*Source extract:*
★ ★ ★ ★ ★
# General > Politics >  Imminent Big Cuts in Highland Council Budegt

## rob murray

Highland Council is also warning it will have to find fresh savings.


In a memo to staff, Highlands chief executive Steve Barron said it would need to save £46m over the next three years - £13m more than originally anticipated.
Mr Barron said the "immediate concern" was that £21m will need to be saved* next year.*
The Scottish government said it was committed to protecting public services and local government budgets............so how come HC has to make savings / Glasgow as well..savings will be from cuts in services ?.............is it time to unfreeze the council tax then and get budgets up / maintain budgets or are there other ways of plugging this gap...anyone have any ideas apart from the usual gettnig rid of over paid senior HC staff, capping councilor expenses etc etc ??

----------


## rob murray

Well..Council Tax seemingly  provides about a quarter of local funding. Local councils set the total Council Tax they need to raise, based on their overall budget for the year. Each household pays an amount depending on the value of their home. The government has powers to ensure that increases in local authority budgets and Council Tax are not excessive....so why not increase council tax and undo the freeze which has deprived Scottish LA's of 500 millions

 Local government spending is about a quarter of all public spending in the UK. Local councils are funded by a combination of grants from central government, Council Tax and business rates. They also receive income from investments, council rents, sales and charges for aervices.
Central government (or the devolved government in Scotland, Wales and Northern Ireland) provides specific and general grants to enable local authorities to deliver all the necessary services. To divide up the funding, the government uses a system based on the number and value of properties in each area and how much it costs to provide services there.

So the srcipt will go westmister are depriving scottish local authorities of the budgets they need to deliver services..............begs the question, could an independant scotland or an FFA Scotland provide  local authorities with adequate funding given falling oil tax revenues....time the SNP dropped the freeze and stopedp buying votes !! Said it before but who gains from a council tax freeze...the well off...by keeping the freeze and depriving LA's of income.... the SNP are an austerity party. Worringly according to HC and todays P and J education services will take a hammering...at a time when fallling literacy rates in school kids is at an alarming level ,factor in the SNP "depriving" the NHS of funds, crisis was being bandied about last night on radio scotland and sturgeon et all have caused a lot of gried and have  a lot to fix....stuff they canot dodge but 100 pounds says that the old "its no our fault...its westminster" will be trotted out...theyve got a default setting on their PC's when they type in funding up comes the time honoured statement....funding..not our fault, cuts are soley due to westiminster, give us the levers of power and we will fix it all blah blah blah........,

----------


## BetterTogether

Might help if they actually collected the unpaid council tax, currently about £1.5 Billion surely that would ease some of the problems currently faces by local councils.

----------


## rob murray

> Might help if they actually collected the unpaid council tax, currently about £1.5 Billion surely that would ease some of the problems currently faces by local councils.
★ ★ ★ ★ ★
*Provided records:*
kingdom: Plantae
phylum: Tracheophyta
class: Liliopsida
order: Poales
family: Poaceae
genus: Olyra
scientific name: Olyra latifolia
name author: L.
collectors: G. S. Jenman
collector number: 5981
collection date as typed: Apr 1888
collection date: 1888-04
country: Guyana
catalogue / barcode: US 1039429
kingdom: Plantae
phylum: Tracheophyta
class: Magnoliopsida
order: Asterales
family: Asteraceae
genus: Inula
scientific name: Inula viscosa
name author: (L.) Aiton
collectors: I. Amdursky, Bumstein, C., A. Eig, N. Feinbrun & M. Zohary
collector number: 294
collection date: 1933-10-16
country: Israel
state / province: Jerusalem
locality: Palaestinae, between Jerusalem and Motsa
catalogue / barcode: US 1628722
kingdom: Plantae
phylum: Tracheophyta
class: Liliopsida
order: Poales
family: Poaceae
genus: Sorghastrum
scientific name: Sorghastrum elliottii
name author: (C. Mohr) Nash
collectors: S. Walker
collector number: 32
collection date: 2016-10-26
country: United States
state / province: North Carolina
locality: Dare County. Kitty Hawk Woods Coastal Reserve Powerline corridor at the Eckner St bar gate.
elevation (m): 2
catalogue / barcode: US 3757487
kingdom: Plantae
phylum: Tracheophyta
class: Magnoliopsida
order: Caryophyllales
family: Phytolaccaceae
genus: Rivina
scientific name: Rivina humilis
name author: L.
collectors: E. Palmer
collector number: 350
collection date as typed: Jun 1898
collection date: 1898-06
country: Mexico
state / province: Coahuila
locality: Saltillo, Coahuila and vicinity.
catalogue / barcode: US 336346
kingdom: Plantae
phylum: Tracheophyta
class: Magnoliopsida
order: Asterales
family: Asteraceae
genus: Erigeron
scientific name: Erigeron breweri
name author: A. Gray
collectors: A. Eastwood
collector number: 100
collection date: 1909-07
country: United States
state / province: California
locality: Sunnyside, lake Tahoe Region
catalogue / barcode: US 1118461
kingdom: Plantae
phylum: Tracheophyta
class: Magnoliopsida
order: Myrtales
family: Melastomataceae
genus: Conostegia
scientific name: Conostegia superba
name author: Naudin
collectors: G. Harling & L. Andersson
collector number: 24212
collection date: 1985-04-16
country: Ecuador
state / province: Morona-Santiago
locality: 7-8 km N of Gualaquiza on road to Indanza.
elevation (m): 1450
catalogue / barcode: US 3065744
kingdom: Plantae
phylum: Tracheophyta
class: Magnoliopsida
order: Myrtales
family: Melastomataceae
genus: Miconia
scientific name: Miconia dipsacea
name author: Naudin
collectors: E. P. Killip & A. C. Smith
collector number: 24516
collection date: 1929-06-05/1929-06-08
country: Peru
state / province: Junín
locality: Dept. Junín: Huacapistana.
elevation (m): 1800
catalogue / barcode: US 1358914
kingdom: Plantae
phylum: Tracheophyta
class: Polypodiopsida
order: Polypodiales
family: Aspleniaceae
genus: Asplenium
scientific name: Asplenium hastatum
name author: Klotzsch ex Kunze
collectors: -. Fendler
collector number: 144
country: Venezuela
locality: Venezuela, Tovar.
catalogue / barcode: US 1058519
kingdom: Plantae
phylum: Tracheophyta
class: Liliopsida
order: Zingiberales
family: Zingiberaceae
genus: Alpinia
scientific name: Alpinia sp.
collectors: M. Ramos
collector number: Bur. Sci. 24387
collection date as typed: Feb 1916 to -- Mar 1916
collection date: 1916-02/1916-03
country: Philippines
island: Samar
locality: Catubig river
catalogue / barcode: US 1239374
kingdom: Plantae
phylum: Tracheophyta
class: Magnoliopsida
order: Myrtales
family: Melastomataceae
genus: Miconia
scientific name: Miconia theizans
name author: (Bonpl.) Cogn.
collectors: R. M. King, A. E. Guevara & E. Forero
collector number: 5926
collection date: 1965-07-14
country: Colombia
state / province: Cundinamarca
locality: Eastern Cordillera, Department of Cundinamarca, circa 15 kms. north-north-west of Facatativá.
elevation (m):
★ ★ ★ ★ ★
Can you carry on the Highland Council budget thread from the point where it stops? The listing has no connection to the Highland Council budget thread.

*Exercise output:*
Aye but youd need to deduct legal costs from total.........taking non payers to court for recovery of money due, costs

----------


## BetterTogether

> Aye but youd need to deduct legal costs from total.........taking non payers to court for recovery of money due, costs


  Just stop collecting their rubbish and let it pile up for a while, if they don't pay why carry on providing the services it's fairly simple. No pay no services or access to services until such time as they do pay up.

----------


## rob murray

> Just stop collecting their rubbish and let it pile up for a while, if they don't pay why carry on providing the services it's fairly simple. No pay no services or access to services until such time as they do pay up.


Ok their crap piles up and rats etc descend..creating havoc / health risks for those who do pay !! Seems a good idea in theory but in practise what services could you bar them from...education...sorry sonny of you go, yer no getting in, yer council tax is in arrears  ??

----------


## Bystander1

Strange that SNP abdicates from Highland Council only days before the revelation about the £30 Million. Are our Council civel serpents so stoopid that they can loose (and then find) £30M just like that ?

----------


## rob murray

> Strange that SNP abdicates from Highland Council only days before the revelation about the £30 Million. Are our Council civel serpents so stoopid that they can loose (and then find) £30M just like that ?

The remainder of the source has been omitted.